Thursday, October 22, 2009

Redirecting moved URLs - surely it's not forever?

Our Find service has been up for four months now and we're about to start moving some of our other services into it. This means some of our old platforms (and their URLs) will be retired.

We want to make sure anyone can continue to use the old URLs for accessing the services, but we don't want to have to maintain URL redirects forever (we're an archival institution, when we say forever, we really mean it). We have thousands of pages covering each of our online collection items, so one-to-one URL redirects involve datasets and programming scripts, all of which need maintaining. We also want to do everything possible to make it easy for website managers to update any links they have made to our services.

So we're planning on using a three-phase approach.

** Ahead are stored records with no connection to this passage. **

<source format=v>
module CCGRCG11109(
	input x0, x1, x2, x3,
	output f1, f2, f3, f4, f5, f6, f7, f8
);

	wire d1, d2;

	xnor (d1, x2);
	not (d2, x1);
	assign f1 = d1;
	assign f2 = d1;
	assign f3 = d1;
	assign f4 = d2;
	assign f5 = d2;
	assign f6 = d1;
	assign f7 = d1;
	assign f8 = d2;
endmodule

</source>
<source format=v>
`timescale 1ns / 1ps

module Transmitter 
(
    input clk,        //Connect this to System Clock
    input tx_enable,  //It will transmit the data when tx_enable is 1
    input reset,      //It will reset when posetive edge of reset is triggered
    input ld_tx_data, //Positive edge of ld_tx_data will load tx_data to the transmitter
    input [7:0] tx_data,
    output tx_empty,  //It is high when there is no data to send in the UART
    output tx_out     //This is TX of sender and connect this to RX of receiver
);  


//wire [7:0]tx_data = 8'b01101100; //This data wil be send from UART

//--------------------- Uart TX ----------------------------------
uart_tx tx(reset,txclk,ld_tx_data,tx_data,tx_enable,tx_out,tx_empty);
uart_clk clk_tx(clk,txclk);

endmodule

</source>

Phase one - Full automatic redirection service

All page requests return an HTTP 301 (moved permanently) message pointing to the URL for the equivalent page in the new site - most browsers will automatically refresh to the new location indicated. However, as a fallback it will also deliver a web page indicating that the page has moved, what the new URL is (as a clickable link), and the page will automatically redirect after 10 seconds (using a 'meta' tag refresh).

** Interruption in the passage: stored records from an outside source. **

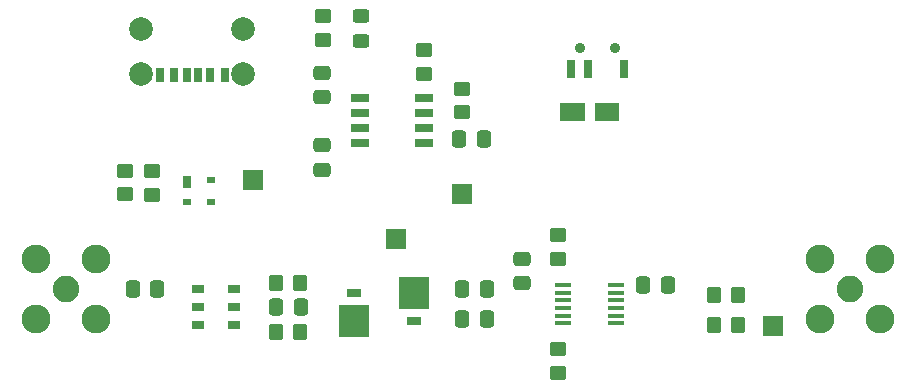
<source format=gts>
G04 #@! TF.GenerationSoftware,KiCad,Pcbnew,(6.0.0)*
G04 #@! TF.CreationDate,2022-02-06T13:52:44+09:00*
G04 #@! TF.ProjectId,mt_signallevelconv,6d745f73-6967-46e6-916c-6c6576656c63,0.1*
G04 #@! TF.SameCoordinates,Original*
G04 #@! TF.FileFunction,Soldermask,Top*
G04 #@! TF.FilePolarity,Negative*
%FSLAX46Y46*%
G04 Gerber Fmt 4.6, Leading zero omitted, Abs format (unit mm)*
G04 Created by KiCad (PCBNEW (6.0.0)) date 2022-02-06 13:52:44*
%MOMM*%
%LPD*%
G01*
G04 APERTURE LIST*
G04 Aperture macros list*
%AMRoundRect*
0 Rectangle with rounded corners*
0 $1 Rounding radius*
0 $2 $3 $4 $5 $6 $7 $8 $9 X,Y pos of 4 corners*
0 Add a 4 corners polygon primitive as box body*
4,1,4,$2,$3,$4,$5,$6,$7,$8,$9,$2,$3,0*
0 Add four circle primitives for the rounded corners*
1,1,$1+$1,$2,$3*
1,1,$1+$1,$4,$5*
1,1,$1+$1,$6,$7*
1,1,$1+$1,$8,$9*
0 Add four rect primitives between the rounded corners*
20,1,$1+$1,$2,$3,$4,$5,0*
20,1,$1+$1,$4,$5,$6,$7,0*
20,1,$1+$1,$6,$7,$8,$9,0*
20,1,$1+$1,$8,$9,$2,$3,0*%
%AMFreePoly0*
4,1,6,1.000000,0.000000,0.500000,-0.750000,-0.500000,-0.750000,-0.500000,0.750000,0.500000,0.750000,1.000000,0.000000,1.000000,0.000000,$1*%
G04 Aperture macros list end*
%ADD10RoundRect,0.250000X0.475000X-0.337500X0.475000X0.337500X-0.475000X0.337500X-0.475000X-0.337500X0*%
%ADD11RoundRect,0.250000X-0.450000X0.350000X-0.450000X-0.350000X0.450000X-0.350000X0.450000X0.350000X0*%
%ADD12RoundRect,0.250000X-0.350000X-0.450000X0.350000X-0.450000X0.350000X0.450000X-0.350000X0.450000X0*%
%ADD13RoundRect,0.250000X-0.337500X-0.475000X0.337500X-0.475000X0.337500X0.475000X-0.337500X0.475000X0*%
%ADD14R,1.425000X0.450000*%
%ADD15R,1.140000X0.760000*%
%ADD16C,0.900000*%
%ADD17R,0.700000X1.500000*%
%ADD18R,1.528000X0.650000*%
%ADD19R,1.700000X1.700000*%
%ADD20RoundRect,0.250000X0.450000X-0.350000X0.450000X0.350000X-0.450000X0.350000X-0.450000X-0.350000X0*%
%ADD21R,1.500000X1.500000*%
%ADD22FreePoly0,180.000000*%
%ADD23FreePoly0,0.000000*%
%ADD24R,0.700000X1.000000*%
%ADD25R,0.700000X0.600000*%
%ADD26C,2.450000*%
%ADD27C,2.250000*%
%ADD28R,2.540000X2.670000*%
%ADD29R,1.270000X0.762000*%
%ADD30RoundRect,0.250000X-0.475000X0.337500X-0.475000X-0.337500X0.475000X-0.337500X0.475000X0.337500X0*%
%ADD31R,0.700000X1.200000*%
%ADD32R,0.760000X1.200000*%
%ADD33R,0.800000X1.200000*%
%ADD34C,2.010000*%
%ADD35RoundRect,0.250000X0.450000X-0.325000X0.450000X0.325000X-0.450000X0.325000X-0.450000X-0.325000X0*%
G04 APERTURE END LIST*
D10*
G04 #@! TO.C,C5*
X92956000Y-75126000D03*
X92956000Y-73051000D03*
G04 #@! TD*
D11*
G04 #@! TO.C,R7*
X96004000Y-71094000D03*
X96004000Y-73094000D03*
G04 #@! TD*
D12*
G04 #@! TO.C,R8*
X109216400Y-76142000D03*
X111216400Y-76142000D03*
G04 #@! TD*
D13*
G04 #@! TO.C,C2*
X72128000Y-77158000D03*
X74203000Y-77158000D03*
G04 #@! TD*
D14*
G04 #@! TO.C,IC1*
X96433600Y-75279000D03*
X96433600Y-75929000D03*
X96433600Y-76579000D03*
X96433600Y-77229000D03*
X96433600Y-77879000D03*
X96433600Y-78529000D03*
X100857600Y-78529000D03*
X100857600Y-77879000D03*
X100857600Y-77229000D03*
X100857600Y-76579000D03*
X100857600Y-75929000D03*
X100857600Y-75279000D03*
G04 #@! TD*
D15*
G04 #@! TO.C,T1*
X68573000Y-75638000D03*
X68573000Y-77158000D03*
X68573000Y-78678000D03*
X65524000Y-78678000D03*
X65524000Y-77158000D03*
X65524000Y-75638000D03*
G04 #@! TD*
D16*
G04 #@! TO.C,S1*
X100805600Y-55257665D03*
X97805600Y-55257665D03*
D17*
X101555600Y-57007665D03*
X98555600Y-57007665D03*
X97055600Y-57007665D03*
G04 #@! TD*
D13*
G04 #@! TO.C,C8*
X103192200Y-75278400D03*
X105267200Y-75278400D03*
G04 #@! TD*
D18*
G04 #@! TO.C,IC2*
X79206900Y-59431600D03*
X79206900Y-60701600D03*
X79206900Y-61971600D03*
X79206900Y-63241600D03*
X84628900Y-63241600D03*
X84628900Y-61971600D03*
X84628900Y-60701600D03*
X84628900Y-59431600D03*
G04 #@! TD*
D11*
G04 #@! TO.C,R3*
X59333400Y-65619800D03*
X59333400Y-67619800D03*
G04 #@! TD*
D19*
G04 #@! TO.C,J3*
X114178800Y-78783600D03*
G04 #@! TD*
G04 #@! TO.C,J5*
X82262600Y-71366800D03*
G04 #@! TD*
D12*
G04 #@! TO.C,R5*
X72128000Y-79240800D03*
X74128000Y-79240800D03*
G04 #@! TD*
D20*
G04 #@! TO.C,R6*
X96004000Y-82714000D03*
X96004000Y-80714000D03*
G04 #@! TD*
D21*
G04 #@! TO.C,JP1*
X99877200Y-60639600D03*
X97477200Y-60639600D03*
D22*
X100677200Y-60639600D03*
D23*
X96677200Y-60639600D03*
G04 #@! TD*
D13*
G04 #@! TO.C,C9*
X87605600Y-62958600D03*
X89680600Y-62958600D03*
G04 #@! TD*
D19*
G04 #@! TO.C,J6*
X70179200Y-66391200D03*
G04 #@! TD*
D24*
G04 #@! TO.C,D2*
X64558400Y-66600800D03*
D25*
X64558400Y-68300800D03*
X66558400Y-68300800D03*
X66558400Y-66400800D03*
G04 #@! TD*
D13*
G04 #@! TO.C,C4*
X87876000Y-78174000D03*
X89951000Y-78174000D03*
G04 #@! TD*
D11*
G04 #@! TO.C,R11*
X87883000Y-58676200D03*
X87883000Y-60676200D03*
G04 #@! TD*
D13*
G04 #@! TO.C,C3*
X87876000Y-75634000D03*
X89951000Y-75634000D03*
G04 #@! TD*
G04 #@! TO.C,C1*
X59965300Y-75634000D03*
X62040300Y-75634000D03*
G04 #@! TD*
D11*
G04 #@! TO.C,R2*
X61619400Y-65645200D03*
X61619400Y-67645200D03*
G04 #@! TD*
G04 #@! TO.C,R10*
X84631800Y-55425000D03*
X84631800Y-57425000D03*
G04 #@! TD*
D19*
G04 #@! TO.C,J7*
X87808800Y-67556000D03*
G04 #@! TD*
D26*
G04 #@! TO.C,J4*
X123272000Y-73094000D03*
X123272000Y-78174000D03*
X118192000Y-73094000D03*
X118192000Y-78174000D03*
D27*
X120732000Y-75634000D03*
G04 #@! TD*
D28*
G04 #@! TO.C,D4*
X83812000Y-75983000D03*
D29*
X83812000Y-78334000D03*
G04 #@! TD*
D30*
G04 #@! TO.C,C6*
X75995800Y-63452600D03*
X75995800Y-65527600D03*
G04 #@! TD*
D12*
G04 #@! TO.C,R9*
X109216400Y-78682000D03*
X111216400Y-78682000D03*
G04 #@! TD*
D10*
G04 #@! TO.C,C7*
X75995800Y-59406200D03*
X75995800Y-57331200D03*
G04 #@! TD*
D26*
G04 #@! TO.C,J1*
X51808000Y-78174000D03*
X51808000Y-73094000D03*
X56888000Y-78174000D03*
X56888000Y-73094000D03*
D27*
X54348000Y-75634000D03*
G04 #@! TD*
D31*
G04 #@! TO.C,J2*
X65525000Y-57505000D03*
D32*
X63505000Y-57505000D03*
D33*
X62275000Y-57505000D03*
D31*
X64525000Y-57505000D03*
D32*
X66545000Y-57505000D03*
D33*
X67775000Y-57505000D03*
D34*
X69345000Y-53625000D03*
X60705000Y-53625000D03*
X69345000Y-57425000D03*
X60705000Y-57425000D03*
G04 #@! TD*
D35*
G04 #@! TO.C,D1*
X79297800Y-54605600D03*
X79297800Y-52555600D03*
G04 #@! TD*
D28*
G04 #@! TO.C,D3*
X78732000Y-78313700D03*
D29*
X78732000Y-75962700D03*
G04 #@! TD*
D20*
G04 #@! TO.C,R1*
X76046600Y-54548200D03*
X76046600Y-52548200D03*
G04 #@! TD*
D12*
G04 #@! TO.C,R4*
X72128000Y-75126000D03*
X74128000Y-75126000D03*
G04 #@! TD*
M02*

</source>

Some information pages are being removed during the migration. If requests for these pages just redirected automatically to the new homepage, it could be confusing. Instead requests for those pages will return an HTTP 404 (page not found) page explaining that the site has changed and provide a link to the new homepage.

Phase two - Notification-only service

All page requests return an HTTP 404 (page not found) page. This page explains that the site has changed and the expiry date for the old URL; it also includes the URL for the equivalent page in the new site. There is no automated redirection (but the new URL can be clicked on).

This alerts website managers that they need to take action, but gives them the exact information they need and the deadline.

Phase three - Switch off the domain

Hopefully all bookmarks will have been updated to the new locations. At this point the domain name will be retired. Any attempts to access it will return 'DNS Host name resolution failed'.

An alternative is to keep the domain alive but not provide specialised redirects - any request for any page on the domain is automatically redirected (HTTP 301) to only the new homepage.

Timing

We are planning on running the redirects for 12 months - 6 months in phase 1, 6 months in phase 2, then the domain name will be retired.

Does this seem reasonable?

2 comments:

Con said...

Hey Douglas!

Why not just run the redirector forever, and forget phases 2 and 3?

It just seemed to me that if you're going to the bother to set up a comprehensive and user-friendly redirection service in the first place (good on you for that!), then you may as well just leave it going. Surely it would be less work than returning to it later to progressively disable it?

In several years you will be doing the same thing again with your new URL space, so it's not like the redirection exercise is a one-off.

Douglas Campbell said...

Thanks Con,

'In perpetuity' is our middle name, we don't commit to anything without considering whether we can continue doing it for at least 100 years. In our experience, perpetuity is a really long time... and it costs.

As you say, this won't be our last migration, so each future one would then need to adjust all the previous redirects too, scripts would need to be adjusted as new versions of programming languages come out and deprecate certain functions, it would all need migrating to the latest platforms, etc., etc.

Plus, this redirection policy is likely to be applied in the future to all our digital assets, which number in the millions - I don't fancy having to maintain multiple datasets (mapping each from old location to new) like that.

I will happily make the effort to go back and disable a service that will drain resources through this kind of ongoing maintenance. Especially if in 20 years time no-one will be hitting the service with today's URLs anyway.

The obvious solution is to assign persistent identifiers. Then we would only need to maintain the current internal location for a given URL. We are working on this, but in the meantime I'm trying to not create a rod for own back. But I'm happy to hear if this really is being unreasonable or has too short a timeframe.